WHAT YOU SHOULD DO ::
Where the string "above" occurs in a line of the data below, that line should be copied.

═════ PROVIDED DATA ═════

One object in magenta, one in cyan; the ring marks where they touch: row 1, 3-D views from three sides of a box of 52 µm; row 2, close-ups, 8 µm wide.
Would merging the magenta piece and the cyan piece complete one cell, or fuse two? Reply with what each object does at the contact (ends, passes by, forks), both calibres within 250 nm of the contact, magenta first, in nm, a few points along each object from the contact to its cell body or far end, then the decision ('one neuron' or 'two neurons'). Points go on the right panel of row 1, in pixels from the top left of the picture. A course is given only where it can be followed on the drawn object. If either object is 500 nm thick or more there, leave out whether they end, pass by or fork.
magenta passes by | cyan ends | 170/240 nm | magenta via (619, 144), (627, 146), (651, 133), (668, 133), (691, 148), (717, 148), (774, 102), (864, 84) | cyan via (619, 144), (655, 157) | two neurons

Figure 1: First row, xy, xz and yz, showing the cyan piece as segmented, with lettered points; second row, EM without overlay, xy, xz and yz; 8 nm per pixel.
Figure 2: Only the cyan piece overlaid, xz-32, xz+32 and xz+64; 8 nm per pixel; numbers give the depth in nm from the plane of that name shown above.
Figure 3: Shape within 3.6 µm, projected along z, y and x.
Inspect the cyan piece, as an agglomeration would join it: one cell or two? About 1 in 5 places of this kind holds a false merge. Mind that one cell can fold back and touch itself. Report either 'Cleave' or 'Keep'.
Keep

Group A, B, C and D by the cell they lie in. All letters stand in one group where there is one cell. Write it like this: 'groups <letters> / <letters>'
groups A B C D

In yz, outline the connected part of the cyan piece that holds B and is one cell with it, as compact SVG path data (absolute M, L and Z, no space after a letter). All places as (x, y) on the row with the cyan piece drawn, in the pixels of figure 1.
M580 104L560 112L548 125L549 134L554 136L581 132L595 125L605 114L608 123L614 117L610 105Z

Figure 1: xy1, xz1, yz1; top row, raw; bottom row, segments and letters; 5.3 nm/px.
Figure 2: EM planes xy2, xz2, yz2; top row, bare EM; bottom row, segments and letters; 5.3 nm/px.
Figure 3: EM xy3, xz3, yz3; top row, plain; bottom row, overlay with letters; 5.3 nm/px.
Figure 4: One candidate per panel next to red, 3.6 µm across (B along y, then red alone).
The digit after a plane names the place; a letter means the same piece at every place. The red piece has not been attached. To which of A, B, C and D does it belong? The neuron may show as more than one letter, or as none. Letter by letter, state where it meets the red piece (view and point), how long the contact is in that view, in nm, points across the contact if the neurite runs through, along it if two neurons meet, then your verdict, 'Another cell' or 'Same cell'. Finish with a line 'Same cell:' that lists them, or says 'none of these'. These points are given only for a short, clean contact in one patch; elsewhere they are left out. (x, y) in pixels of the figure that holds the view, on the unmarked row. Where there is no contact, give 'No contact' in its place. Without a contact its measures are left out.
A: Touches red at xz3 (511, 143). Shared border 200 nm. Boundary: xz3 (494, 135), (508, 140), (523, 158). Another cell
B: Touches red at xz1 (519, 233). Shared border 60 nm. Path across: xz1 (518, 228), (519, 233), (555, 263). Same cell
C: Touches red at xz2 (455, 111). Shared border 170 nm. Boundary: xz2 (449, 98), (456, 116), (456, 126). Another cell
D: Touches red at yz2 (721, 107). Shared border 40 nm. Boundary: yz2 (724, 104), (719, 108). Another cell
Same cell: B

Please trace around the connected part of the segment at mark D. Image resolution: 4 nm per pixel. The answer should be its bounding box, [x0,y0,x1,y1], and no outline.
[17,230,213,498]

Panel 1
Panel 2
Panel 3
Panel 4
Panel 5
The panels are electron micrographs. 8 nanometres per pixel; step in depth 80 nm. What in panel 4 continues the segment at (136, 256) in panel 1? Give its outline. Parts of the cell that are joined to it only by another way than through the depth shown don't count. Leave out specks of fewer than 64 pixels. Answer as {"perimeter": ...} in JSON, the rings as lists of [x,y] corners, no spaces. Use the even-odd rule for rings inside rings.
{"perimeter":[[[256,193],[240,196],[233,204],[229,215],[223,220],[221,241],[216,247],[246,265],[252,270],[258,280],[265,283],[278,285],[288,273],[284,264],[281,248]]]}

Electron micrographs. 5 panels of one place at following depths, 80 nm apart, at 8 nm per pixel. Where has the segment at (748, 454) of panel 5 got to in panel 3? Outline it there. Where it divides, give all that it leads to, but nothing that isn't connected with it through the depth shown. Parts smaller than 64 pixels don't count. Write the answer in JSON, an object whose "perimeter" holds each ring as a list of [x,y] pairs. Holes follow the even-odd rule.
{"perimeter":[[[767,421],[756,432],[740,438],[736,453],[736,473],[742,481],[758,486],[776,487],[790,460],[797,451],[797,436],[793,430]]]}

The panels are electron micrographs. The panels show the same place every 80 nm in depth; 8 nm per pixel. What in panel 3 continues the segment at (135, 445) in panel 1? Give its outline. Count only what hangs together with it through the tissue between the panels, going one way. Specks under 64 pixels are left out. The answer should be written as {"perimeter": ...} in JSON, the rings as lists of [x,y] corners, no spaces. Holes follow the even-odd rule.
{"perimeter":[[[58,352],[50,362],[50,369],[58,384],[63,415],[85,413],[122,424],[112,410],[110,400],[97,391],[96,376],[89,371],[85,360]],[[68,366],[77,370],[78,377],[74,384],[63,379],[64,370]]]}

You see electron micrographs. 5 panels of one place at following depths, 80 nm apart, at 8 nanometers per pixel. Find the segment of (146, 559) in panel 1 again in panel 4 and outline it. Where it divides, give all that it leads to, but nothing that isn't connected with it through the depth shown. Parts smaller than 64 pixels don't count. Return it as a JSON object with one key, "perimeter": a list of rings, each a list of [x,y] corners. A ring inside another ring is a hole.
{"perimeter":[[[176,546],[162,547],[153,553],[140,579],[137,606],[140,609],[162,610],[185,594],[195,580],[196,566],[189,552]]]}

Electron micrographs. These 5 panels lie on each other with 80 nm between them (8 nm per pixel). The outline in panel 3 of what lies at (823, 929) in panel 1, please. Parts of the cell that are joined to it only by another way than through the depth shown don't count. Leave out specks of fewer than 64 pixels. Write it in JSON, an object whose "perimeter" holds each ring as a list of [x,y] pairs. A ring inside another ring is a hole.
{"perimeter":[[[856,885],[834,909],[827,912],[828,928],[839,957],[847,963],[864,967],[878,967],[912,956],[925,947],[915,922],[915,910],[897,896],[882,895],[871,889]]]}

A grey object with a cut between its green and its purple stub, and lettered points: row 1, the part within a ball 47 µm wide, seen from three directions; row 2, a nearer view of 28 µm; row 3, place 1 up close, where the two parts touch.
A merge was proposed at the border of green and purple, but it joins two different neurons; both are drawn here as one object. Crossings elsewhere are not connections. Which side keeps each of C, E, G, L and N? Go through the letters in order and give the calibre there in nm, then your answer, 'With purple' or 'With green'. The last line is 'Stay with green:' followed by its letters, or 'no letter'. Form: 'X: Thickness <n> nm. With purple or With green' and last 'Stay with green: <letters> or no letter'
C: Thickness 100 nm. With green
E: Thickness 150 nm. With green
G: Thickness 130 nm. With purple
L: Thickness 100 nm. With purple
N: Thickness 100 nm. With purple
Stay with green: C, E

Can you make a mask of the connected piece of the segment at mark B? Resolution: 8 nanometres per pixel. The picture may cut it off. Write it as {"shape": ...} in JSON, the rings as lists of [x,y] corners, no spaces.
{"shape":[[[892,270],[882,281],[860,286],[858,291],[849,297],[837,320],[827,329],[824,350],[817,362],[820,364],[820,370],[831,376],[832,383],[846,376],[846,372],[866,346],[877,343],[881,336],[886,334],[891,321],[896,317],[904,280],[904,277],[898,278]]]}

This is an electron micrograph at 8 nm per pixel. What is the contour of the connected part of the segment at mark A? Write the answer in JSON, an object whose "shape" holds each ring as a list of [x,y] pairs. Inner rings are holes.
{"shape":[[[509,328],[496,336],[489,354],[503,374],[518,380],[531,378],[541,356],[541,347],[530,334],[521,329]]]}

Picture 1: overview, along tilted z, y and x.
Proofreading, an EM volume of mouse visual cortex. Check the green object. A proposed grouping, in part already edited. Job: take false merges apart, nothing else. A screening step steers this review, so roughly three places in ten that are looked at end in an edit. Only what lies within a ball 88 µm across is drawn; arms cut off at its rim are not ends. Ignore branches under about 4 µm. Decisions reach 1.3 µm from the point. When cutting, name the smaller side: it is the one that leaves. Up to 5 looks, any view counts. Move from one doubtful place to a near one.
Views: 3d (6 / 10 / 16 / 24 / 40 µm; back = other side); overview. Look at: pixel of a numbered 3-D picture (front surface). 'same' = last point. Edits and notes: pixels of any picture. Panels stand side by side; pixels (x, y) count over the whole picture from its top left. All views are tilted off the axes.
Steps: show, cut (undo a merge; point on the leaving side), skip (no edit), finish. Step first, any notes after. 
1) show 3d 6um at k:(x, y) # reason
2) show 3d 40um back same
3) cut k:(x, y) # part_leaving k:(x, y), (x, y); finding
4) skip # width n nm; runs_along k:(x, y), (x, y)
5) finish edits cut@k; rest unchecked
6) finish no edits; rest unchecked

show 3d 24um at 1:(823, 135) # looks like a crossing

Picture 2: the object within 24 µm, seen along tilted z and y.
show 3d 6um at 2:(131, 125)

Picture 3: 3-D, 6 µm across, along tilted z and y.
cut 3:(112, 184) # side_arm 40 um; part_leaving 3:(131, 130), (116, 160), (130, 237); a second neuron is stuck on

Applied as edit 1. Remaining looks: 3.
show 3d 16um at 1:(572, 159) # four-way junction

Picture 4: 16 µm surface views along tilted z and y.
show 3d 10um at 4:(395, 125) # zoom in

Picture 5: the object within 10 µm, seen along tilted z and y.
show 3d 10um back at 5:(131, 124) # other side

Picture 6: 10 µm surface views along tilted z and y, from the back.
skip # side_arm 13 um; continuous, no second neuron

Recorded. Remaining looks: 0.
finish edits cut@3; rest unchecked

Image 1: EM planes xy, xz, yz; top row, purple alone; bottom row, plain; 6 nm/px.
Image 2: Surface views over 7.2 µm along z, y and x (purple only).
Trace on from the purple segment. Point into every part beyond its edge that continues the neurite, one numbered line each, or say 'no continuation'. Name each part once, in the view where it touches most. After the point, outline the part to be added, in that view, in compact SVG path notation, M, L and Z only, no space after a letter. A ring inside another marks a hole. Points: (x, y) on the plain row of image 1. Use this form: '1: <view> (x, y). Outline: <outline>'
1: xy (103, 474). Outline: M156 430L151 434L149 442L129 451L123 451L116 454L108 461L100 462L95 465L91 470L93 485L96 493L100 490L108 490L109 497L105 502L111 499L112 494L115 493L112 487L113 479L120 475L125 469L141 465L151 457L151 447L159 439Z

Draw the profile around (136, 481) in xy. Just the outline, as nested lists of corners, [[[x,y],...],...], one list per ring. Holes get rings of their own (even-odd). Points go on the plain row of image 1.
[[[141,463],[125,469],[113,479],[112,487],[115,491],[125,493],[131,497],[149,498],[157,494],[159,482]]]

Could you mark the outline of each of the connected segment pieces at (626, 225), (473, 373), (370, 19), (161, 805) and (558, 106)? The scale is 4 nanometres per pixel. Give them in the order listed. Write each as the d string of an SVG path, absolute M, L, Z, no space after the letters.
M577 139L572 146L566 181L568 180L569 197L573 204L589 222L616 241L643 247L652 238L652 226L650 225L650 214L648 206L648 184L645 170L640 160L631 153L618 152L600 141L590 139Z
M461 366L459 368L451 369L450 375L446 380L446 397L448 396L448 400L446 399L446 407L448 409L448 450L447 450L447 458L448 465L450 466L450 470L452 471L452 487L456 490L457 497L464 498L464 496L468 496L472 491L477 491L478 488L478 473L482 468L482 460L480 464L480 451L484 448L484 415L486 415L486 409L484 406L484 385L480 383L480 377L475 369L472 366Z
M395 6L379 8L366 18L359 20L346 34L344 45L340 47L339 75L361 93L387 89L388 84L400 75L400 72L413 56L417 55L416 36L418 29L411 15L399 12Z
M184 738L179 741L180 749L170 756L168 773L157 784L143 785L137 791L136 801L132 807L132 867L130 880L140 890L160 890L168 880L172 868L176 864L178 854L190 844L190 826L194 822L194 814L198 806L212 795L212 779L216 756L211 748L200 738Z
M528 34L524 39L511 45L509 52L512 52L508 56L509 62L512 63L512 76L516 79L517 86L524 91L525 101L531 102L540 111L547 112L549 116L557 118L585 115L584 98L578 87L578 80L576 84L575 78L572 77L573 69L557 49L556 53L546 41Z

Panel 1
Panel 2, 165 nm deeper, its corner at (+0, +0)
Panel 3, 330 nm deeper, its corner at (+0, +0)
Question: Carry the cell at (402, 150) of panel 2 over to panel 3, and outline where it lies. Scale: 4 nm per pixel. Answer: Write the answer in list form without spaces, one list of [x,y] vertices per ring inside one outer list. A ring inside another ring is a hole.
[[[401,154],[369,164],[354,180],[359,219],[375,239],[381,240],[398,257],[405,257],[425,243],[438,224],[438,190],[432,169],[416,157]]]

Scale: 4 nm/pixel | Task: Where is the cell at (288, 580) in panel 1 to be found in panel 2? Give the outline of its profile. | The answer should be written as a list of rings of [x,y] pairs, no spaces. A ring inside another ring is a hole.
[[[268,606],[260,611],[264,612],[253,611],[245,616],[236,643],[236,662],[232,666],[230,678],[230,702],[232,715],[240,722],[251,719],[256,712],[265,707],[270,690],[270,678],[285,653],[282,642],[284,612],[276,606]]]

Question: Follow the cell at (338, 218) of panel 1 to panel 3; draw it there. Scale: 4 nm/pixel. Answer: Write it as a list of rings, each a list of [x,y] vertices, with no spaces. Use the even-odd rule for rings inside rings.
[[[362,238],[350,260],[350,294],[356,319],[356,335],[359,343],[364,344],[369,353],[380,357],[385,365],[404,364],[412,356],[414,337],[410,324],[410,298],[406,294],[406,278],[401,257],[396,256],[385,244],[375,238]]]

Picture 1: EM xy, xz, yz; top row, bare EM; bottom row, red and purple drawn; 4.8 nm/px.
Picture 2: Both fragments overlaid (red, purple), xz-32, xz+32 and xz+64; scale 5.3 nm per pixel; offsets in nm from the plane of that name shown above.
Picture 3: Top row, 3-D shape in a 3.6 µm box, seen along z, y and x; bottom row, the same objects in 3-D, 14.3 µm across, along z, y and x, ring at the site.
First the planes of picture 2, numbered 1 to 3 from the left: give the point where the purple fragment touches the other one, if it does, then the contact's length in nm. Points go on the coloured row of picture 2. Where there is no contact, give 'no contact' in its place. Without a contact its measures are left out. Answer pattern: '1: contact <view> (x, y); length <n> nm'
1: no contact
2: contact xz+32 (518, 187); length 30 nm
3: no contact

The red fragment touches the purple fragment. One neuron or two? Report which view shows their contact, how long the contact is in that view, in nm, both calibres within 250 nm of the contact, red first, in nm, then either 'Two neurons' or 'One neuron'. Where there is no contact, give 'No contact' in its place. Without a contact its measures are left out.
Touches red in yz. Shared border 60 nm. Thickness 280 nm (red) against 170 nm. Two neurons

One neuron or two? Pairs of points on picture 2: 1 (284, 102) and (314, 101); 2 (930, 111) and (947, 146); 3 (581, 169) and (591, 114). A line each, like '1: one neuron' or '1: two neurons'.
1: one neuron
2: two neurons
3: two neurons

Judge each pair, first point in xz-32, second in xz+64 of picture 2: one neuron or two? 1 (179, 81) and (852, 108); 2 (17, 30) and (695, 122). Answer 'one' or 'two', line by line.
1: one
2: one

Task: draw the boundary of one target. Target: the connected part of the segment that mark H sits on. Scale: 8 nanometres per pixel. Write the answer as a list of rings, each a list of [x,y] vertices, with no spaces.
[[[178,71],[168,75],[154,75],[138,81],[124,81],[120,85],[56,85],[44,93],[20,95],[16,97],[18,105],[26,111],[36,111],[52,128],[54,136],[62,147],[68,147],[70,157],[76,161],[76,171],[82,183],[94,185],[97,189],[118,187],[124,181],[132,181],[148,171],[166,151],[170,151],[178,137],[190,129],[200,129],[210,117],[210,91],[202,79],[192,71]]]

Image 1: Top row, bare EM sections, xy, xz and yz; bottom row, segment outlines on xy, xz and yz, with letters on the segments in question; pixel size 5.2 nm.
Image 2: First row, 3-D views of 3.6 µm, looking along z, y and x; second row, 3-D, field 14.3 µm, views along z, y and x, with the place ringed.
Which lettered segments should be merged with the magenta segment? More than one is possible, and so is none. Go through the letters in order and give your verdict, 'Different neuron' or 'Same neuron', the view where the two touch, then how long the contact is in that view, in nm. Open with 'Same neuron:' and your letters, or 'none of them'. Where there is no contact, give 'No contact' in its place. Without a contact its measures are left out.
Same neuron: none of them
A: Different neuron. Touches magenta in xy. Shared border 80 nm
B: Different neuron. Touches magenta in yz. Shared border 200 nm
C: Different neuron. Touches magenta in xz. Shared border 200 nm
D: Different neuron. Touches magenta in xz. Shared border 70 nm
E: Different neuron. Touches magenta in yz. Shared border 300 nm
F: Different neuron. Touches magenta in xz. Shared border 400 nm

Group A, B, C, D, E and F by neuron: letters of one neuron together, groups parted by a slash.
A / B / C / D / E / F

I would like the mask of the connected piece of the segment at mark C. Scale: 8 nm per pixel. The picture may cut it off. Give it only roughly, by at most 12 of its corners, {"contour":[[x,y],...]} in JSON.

═════

TASK RESULT ::
Figure 2: Only the cyan piece overlaid, xz-32, xz+32 and xz+64; 8 nm per pixel; numbers give the depth in nm from the plane of that name shown above.
Picture 2: Both fragments overlaid (red, purple), xz-32, xz+32 and xz+64; scale 5.3 nm per pixel; offsets in nm from the plane of that name shown above.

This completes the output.